I just changed the frigate bind policy to bind to ziti-router on Linux Server, and everything is working. Since they’re on the same machine, I am fine with that in this situation. But I would like to deploy OpenZiti to a new environment in the near future and want to learn as much as I can so I can effectively troubleshoot things like this when they happen. The last thing I want is a user to report that they cannot maintain a connection to something and then I have no idea where to look (which is another reason why your xgress/controller information is extremely valuable to me).

Given that, and the visual diagram to help clear up the architecture a bit, it would be nice to understand why it falls apart when the service is bound to ziti-edge-tunnel on the Linux server. Should I enable tproxy on the Linux server, where Frigate is? Since I want to understand the components, I’m not clear why I would enable it on the Linux Desktop in this situation, so I want to clarify before testing further :slight_smile:

Thanks again, and I appreciate your time helping with this.

-Kris

Let's look at each side individually:

Server
If you have a router running on the server already and you don't need any ZET specific features, then we generally recommend using the tunneler functionality built into the router. It simplifies the deployment architecture and usually providers better performance as well. Usually servers are only hosting services, so you don't need use tproxy on the server.

Steps to enable:

  1. Ensure the router is configured as tunneler enabled in the model: ziti edge update edge-router <edge router name or id> -t
  2. Ensure the tunnel binding is enabled in the router configuration:
listeners:
  - binding: tunnel
    options:
      mode: host
  1. Routers which are tunneler enable have an associated identity.

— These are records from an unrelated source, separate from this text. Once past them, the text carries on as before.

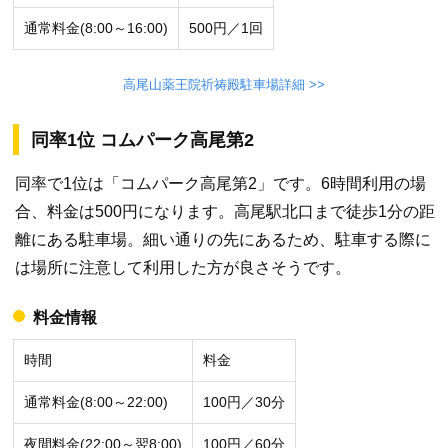
通常料金(8:00～16:00)
500円／1回
高尾山薬王院祈祷殿駐車場詳細 >>
同率1位 コムパーク高尾第2
同率で1位は「コムパーク高尾第2」です。6時間利用の場
合、料金は500円になります。高尾駅北口まで徒歩1分の距
離にある駐車場。細い通りの先にあるため、駐車する際に
は場所に注意して利用した方が良さそうです。
料金情報
時間
料金
通常料金(8:00～22:00)
100円／30分
夜間料金(22:00～翌8:00)
100円／60分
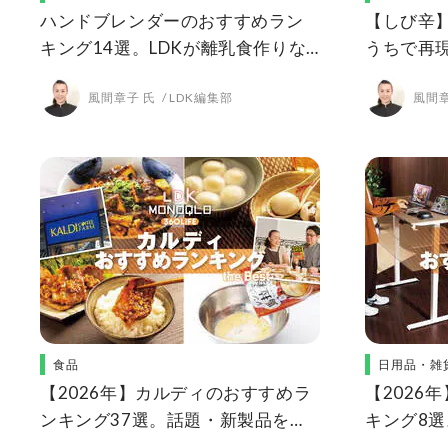
ハンドブレンダーのおすすめラン
【しび辛
キング14選。LDKが離乳食作りな
うちで再
どに使いやすい人気商品を比較
おすすめ&
風間章子 氏
LDK編集部
風間章
食品
日用品・雑
【2026年】カルディのおすすめラ
【2026
ンキング37選。話題・新製品を
キング8
LDK、MONOQLOがプロと検証
ン、収納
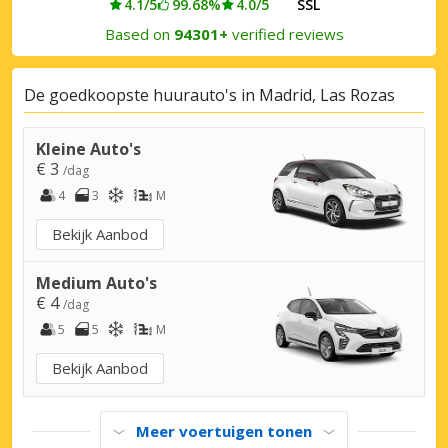
4.1/5
99.68%
4.0/5
SSL
Based on
94301+
verified reviews
De goedkoopste huurauto's in Madrid, Las Rozas
Kleine Auto's
€ 3
/dag
4
3
M
Bekijk Aanbod
Medium Auto's
€ 4
/dag
5
5
M
Bekijk Aanbod
Meer voertuigen tonen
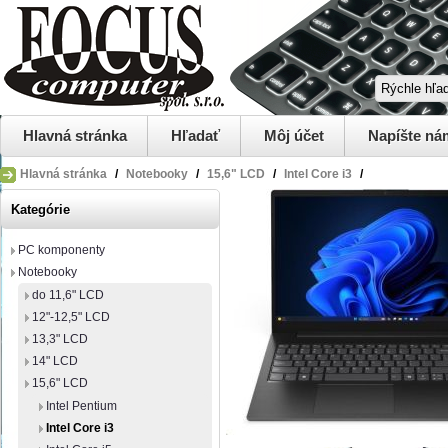
Hlavná stránka
Hľadať
Môj účet
Napíšte ná
Hlavná stránka
/
Notebooky
/
15,6" LCD
/
Intel Core i3
/
Kategórie
PC komponenty
Notebooky
do 11,6" LCD
12"-12,5" LCD
13,3" LCD
14" LCD
15,6" LCD
Intel Pentium
Intel Core i3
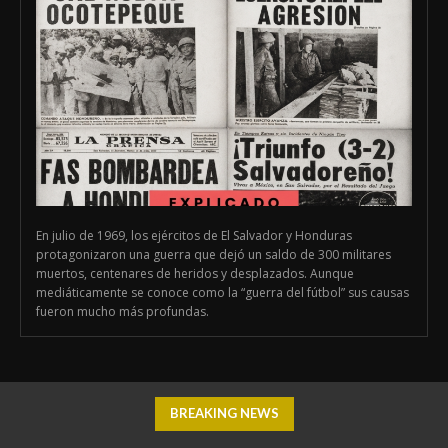
En julio de 1969, los ejércitos de El Salvador y Honduras
protagonizaron una guerra que dejó un saldo de 300 militares
muertos, centenares de heridos y desplazados. Aunque
mediáticamente se conoce como la “guerra del fútbol” sus causas
fueron mucho más profundas.
BREAKING NEWS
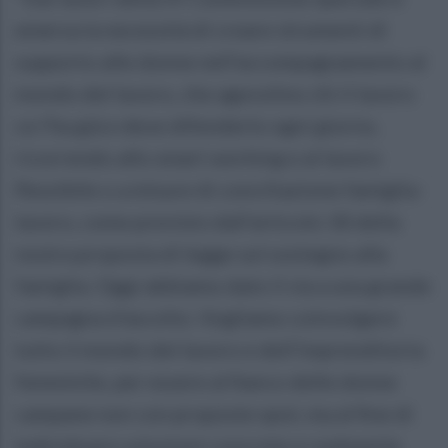
emersa la necessità di creare strumenti di
supporto alle donne nell'accompagnamento al
mondo del lavoro, che agevolino chi il lavoro
ce l'ha già e deve difenderlo ogni giorno,
ricorrendo allo smart working e al lavoro
flessibile o a misure di conciliazione famiglia-
lavoro, come previsto dall'articolo 18 della
nostra proposta di legge sul sostegno alla
famiglia. Oggi abbiamo dato il via a una grande
campagna d'ascolto. Vogliamo coinvolgere
tutto il mondo del lavoro e dell'imprenditoria
femminile, per essere al fianco delle donne
campane non con proposte spot, ma al fine di
individuare soluzioni concrete e realmente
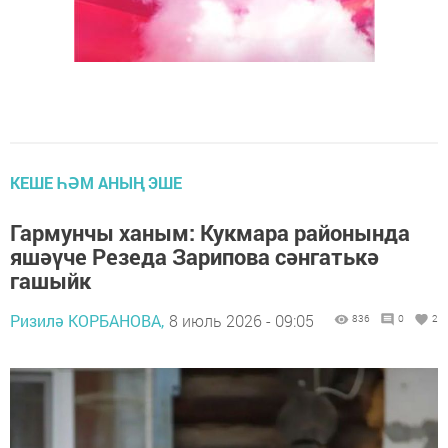
КЕШЕ ҺӘМ АНЫҢ ЭШЕ
Гармунчы ханым: Кукмара районында
яшәүче Резеда Зарипова сәнгатькә
гашыйк
Ризилә КОРБАНОВА,
8 июль 2026 - 09:05
836
0
2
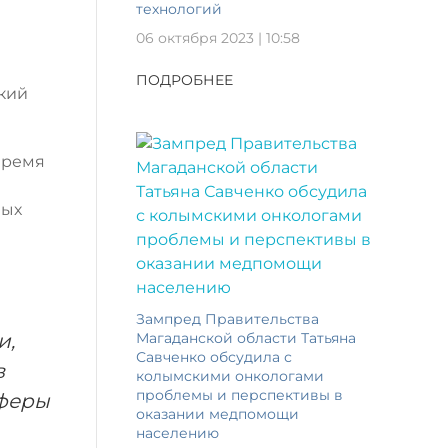
технологий
06 октября 2023 | 10:58
ПОДРОБНЕЕ
кий
 время
ных
Зампред Правительства
и,
Магаданской области Татьяна
Савченко обсудила с
в
колымскими онкологами
проблемы и перспективы в
сферы
оказании медпомощи
населению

If you give that identity the same role attributes as you have for the ZET identity, it should start hosting the services.

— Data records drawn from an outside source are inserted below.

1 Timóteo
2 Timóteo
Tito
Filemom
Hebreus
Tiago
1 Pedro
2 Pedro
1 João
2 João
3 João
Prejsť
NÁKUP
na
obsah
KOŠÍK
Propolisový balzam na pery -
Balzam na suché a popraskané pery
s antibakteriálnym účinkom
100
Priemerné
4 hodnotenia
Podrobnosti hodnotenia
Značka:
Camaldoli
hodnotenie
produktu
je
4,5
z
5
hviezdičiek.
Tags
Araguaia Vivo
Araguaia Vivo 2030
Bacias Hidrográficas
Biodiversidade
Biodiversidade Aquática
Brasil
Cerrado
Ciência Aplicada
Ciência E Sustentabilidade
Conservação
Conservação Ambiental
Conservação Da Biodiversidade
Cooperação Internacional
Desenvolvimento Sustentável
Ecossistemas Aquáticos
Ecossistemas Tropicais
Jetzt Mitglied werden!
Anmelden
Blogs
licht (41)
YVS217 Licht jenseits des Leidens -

You can check that it's working by checking the terminators for the services in question. They should have a terminator on that router with a binding of tunnel.

ziti fabric list terminators

Client
We generally don't recommend running the edge router/tunneler (ER/T) combo on clients, unless it's acting as a gateway/proxy for other systems, in which cases it's more of a server than an end client.

What I was hoping you'd try is the Go tunneler. The ZET uses the C sdk and is our recommended tunneler. We do have a second tunneler, which is Go based and works only on linux using tproxy. It's what the ER/T uses as its tunneling component, since the router is also Go based.

Currently the Go tunneler has a couple of features that are still under development in the C sdk, namely SDK based flow-control and a separated control channels. If the Go tunneler doesn't show the same issues, that will put some additional pressure on getting those features into the C sdk.

The Go tunneler is CLI only and is run using the ziti command.

ziti tunnel tproxy -i <path to identity json file>

Alternatively you could try and run the router in proxy mode to see if that resolves the issue. That would also help narrow down the problem space.

If the problem still happens when the ZET is removed from data path, then my hypothesis is incorrect and we'll need to dig further.

Let me know if that clarifies things.
Paul

1 Like

Got it. This is super helpful, thank you.

I’ll give the Go tunneler a try early next week when I’m back at the office machine, where I’ll be able to properly test the connectivity.

Appreciate your time and help with this.

Hi @plorenz,

I put the Go tunneler on the Linux server and ran it with tproxy in palce of ZET, and then bind the service back to that identity, and it worked as expected. So things break when ZET is in play.

I also confirmed with more testing that it breaks on the local network even for other traffic that is hitting the router on the Linux server (so it doesn’t need to hop to another router for it to break). The issue seems to be completely within ZET.

Since there is a router on that machine anyways, I’ll continue to use that to bind the services to since that is working as desired.

Thank you for following up. Good to know that we've isolated the issue and have a workaround. Getting those features added to the ZET is on the backlog, it's important for us to know that this is hitting people in real world usage.

Thank you,
Paul